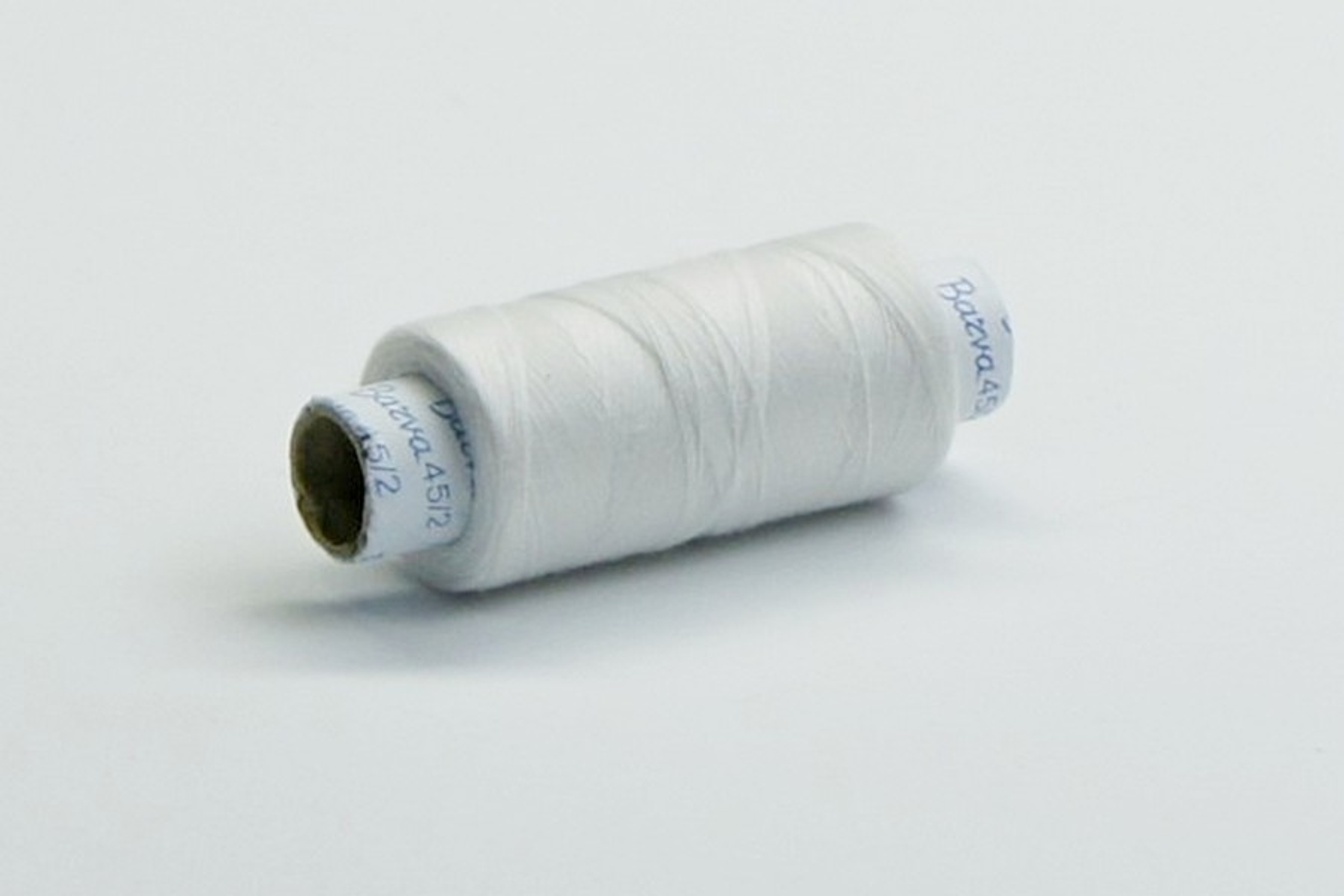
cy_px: 448
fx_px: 2576
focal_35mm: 69
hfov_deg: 29.2
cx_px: 672
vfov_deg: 19.7
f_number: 5.6
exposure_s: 1/100
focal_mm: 46
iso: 200
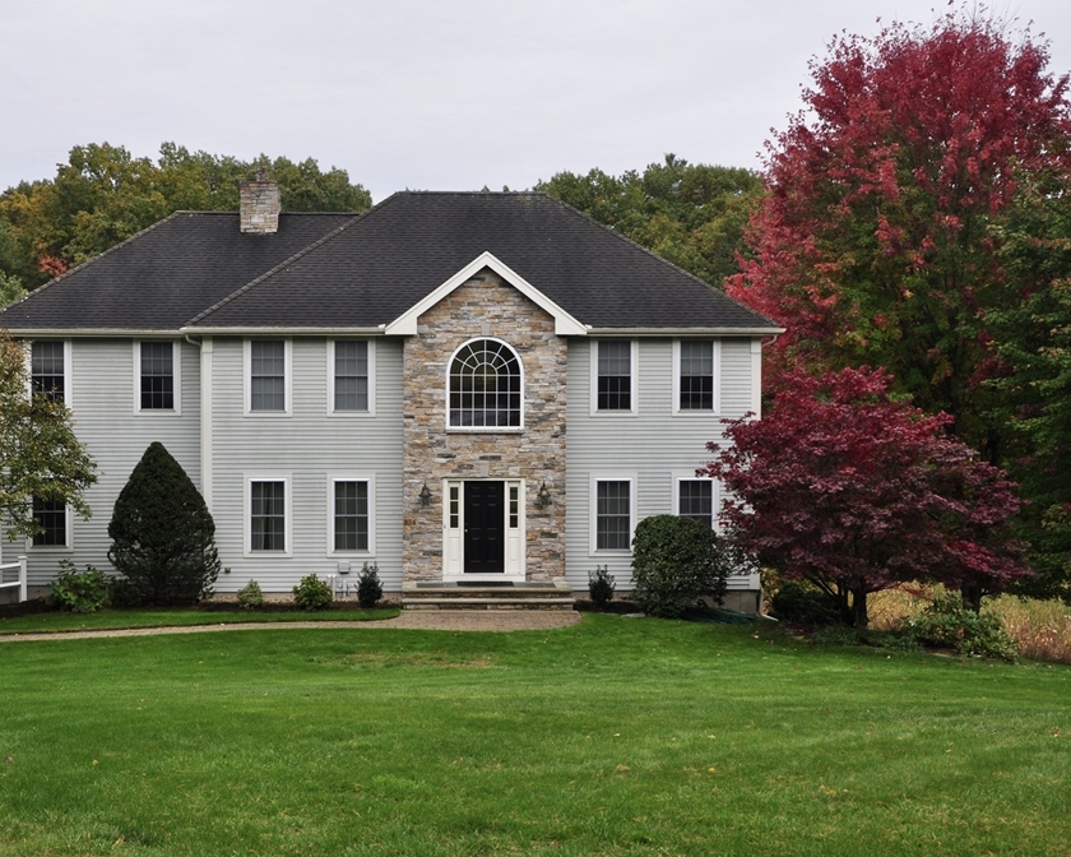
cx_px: 432
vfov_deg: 31.5
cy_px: 430
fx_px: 1521
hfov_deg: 38.6
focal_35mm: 48
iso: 280
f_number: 8
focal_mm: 28
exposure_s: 1/60
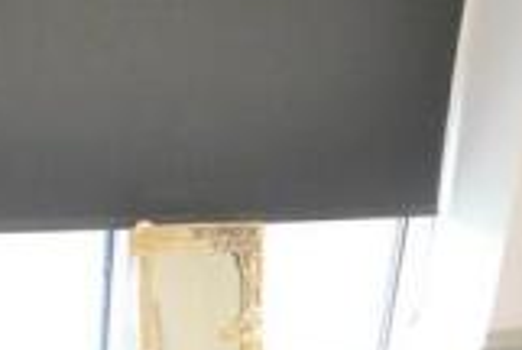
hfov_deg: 27.5
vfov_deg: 18.5
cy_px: 497
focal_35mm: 67
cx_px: -47
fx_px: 974
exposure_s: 1/60
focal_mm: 11
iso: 1100
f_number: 4.2
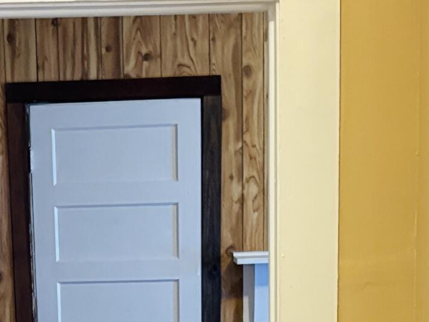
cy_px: 527
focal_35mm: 110
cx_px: 94
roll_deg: +2.0
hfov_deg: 17.7
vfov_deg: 12.6
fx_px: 1363
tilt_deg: -12.6
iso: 500
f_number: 1.6
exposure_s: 1/40
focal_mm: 5.96
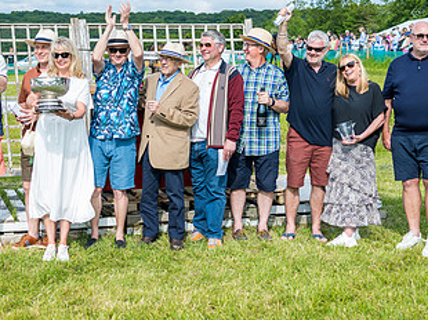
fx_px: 828
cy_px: 147
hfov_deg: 28.8
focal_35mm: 67
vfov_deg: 21.9
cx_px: 148
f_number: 4.5
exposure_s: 1/250
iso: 50
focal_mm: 34
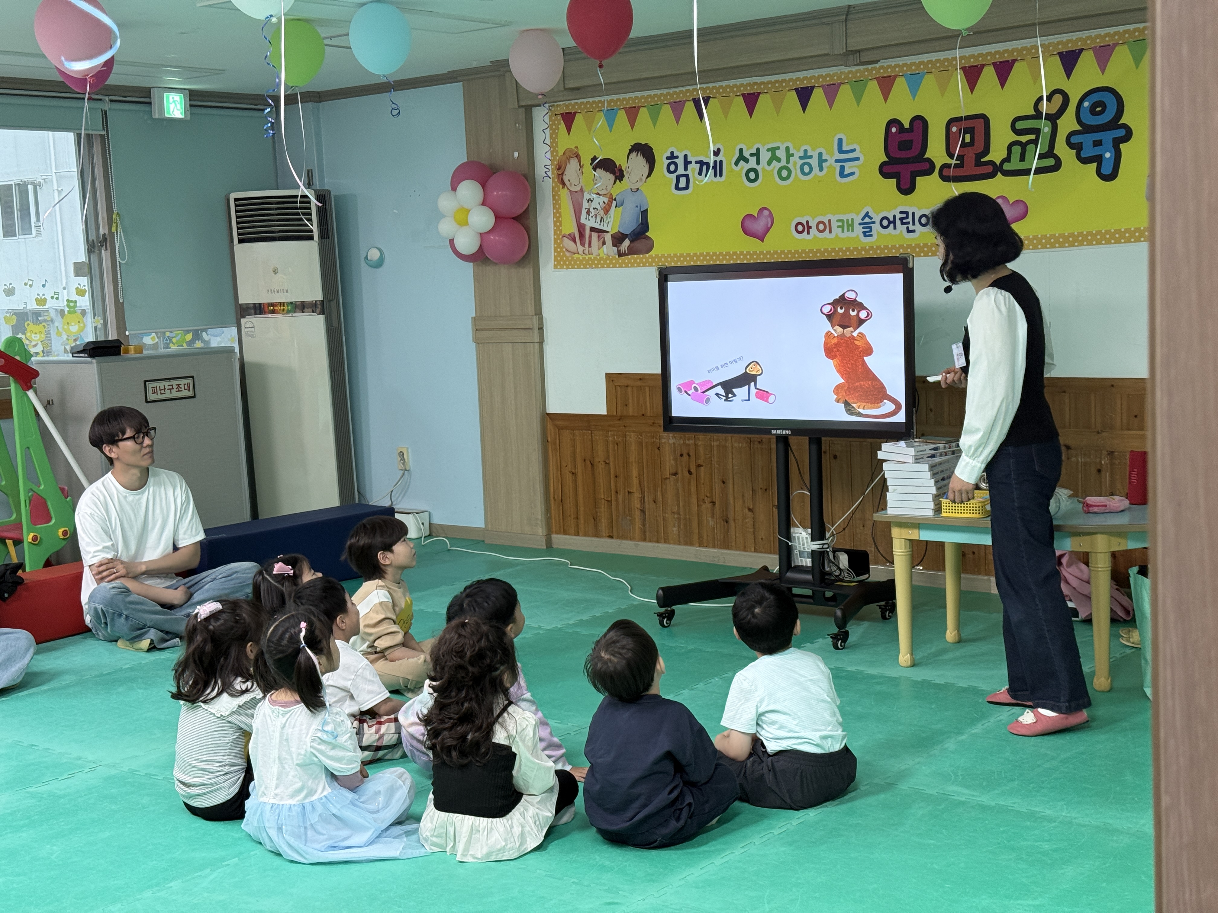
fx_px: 1689
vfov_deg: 30.3
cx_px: 609
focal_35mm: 48
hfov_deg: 39.7
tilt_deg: -6.4
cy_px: 456
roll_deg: +2.5
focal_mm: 6.76
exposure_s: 1/60
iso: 100
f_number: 1.78
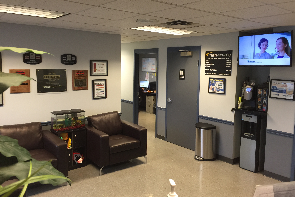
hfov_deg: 60.3
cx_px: 148
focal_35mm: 31
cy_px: 95
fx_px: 254
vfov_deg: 42.3
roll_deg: -0.4
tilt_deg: -5.8
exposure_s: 1/15
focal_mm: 4.15
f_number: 2.2
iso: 32
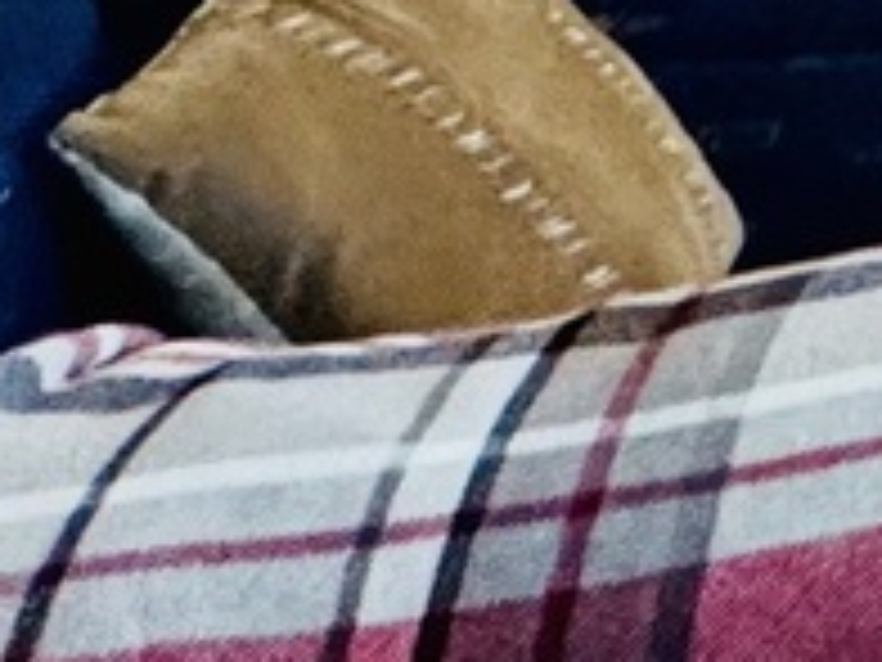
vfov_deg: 11.1
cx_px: 2592
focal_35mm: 107
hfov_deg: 11.5
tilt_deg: -0.7
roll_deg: +2.6
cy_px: -1029
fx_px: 2726
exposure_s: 1/50
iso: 400
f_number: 2.2
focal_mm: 2.22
--------------------------------
Could you output exactly the lines above, from the line with "fx_px: 2576" up to and including the line with "tilt_deg: -5.8", and nothing else, skipping the pictures?

**Solution to this task:**
fx_px: 2576
focal_35mm: 69
hfov_deg: 29.2
cx_px: 672
vfov_deg: 19.7
f_number: 5.6
exposure_s: 1/100
focal_mm: 46
iso: 200
cx_px: 432
vfov_deg: 31.5
cy_px: 430
fx_px: 1521
hfov_deg: 38.6
focal_35mm: 48
iso: 280
f_number: 8
focal_mm: 28
exposure_s: 1/60
hfov_deg: 27.5
vfov_deg: 18.5
cy_px: 497
focal_35mm: 67
cx_px: -47
fx_px: 974
exposure_s: 1/60
focal_mm: 11
iso: 1100
f_number: 4.2
cy_px: 527
focal_35mm: 110
cx_px: 94
roll_deg: +2.0
hfov_deg: 17.7
vfov_deg: 12.6
fx_px: 1363
tilt_deg: -12.6
iso: 500
f_number: 1.6
exposure_s: 1/40
focal_mm: 5.96
fx_px: 828
cy_px: 147
hfov_deg: 28.8
focal_35mm: 67
vfov_deg: 21.9
cx_px: 148
f_number: 4.5
exposure_s: 1/250
iso: 50
focal_mm: 34
fx_px: 1689
vfov_deg: 30.3
cx_px: 609
focal_35mm: 48
hfov_deg: 39.7
tilt_deg: -6.4
cy_px: 456
roll_deg: +2.5
focal_mm: 6.76
exposure_s: 1/60
iso: 100
f_number: 1.78
hfov_deg: 60.3
cx_px: 148
focal_35mm: 31
cy_px: 95
fx_px: 254
vfov_deg: 42.3
roll_deg: -0.4
tilt_deg: -5.8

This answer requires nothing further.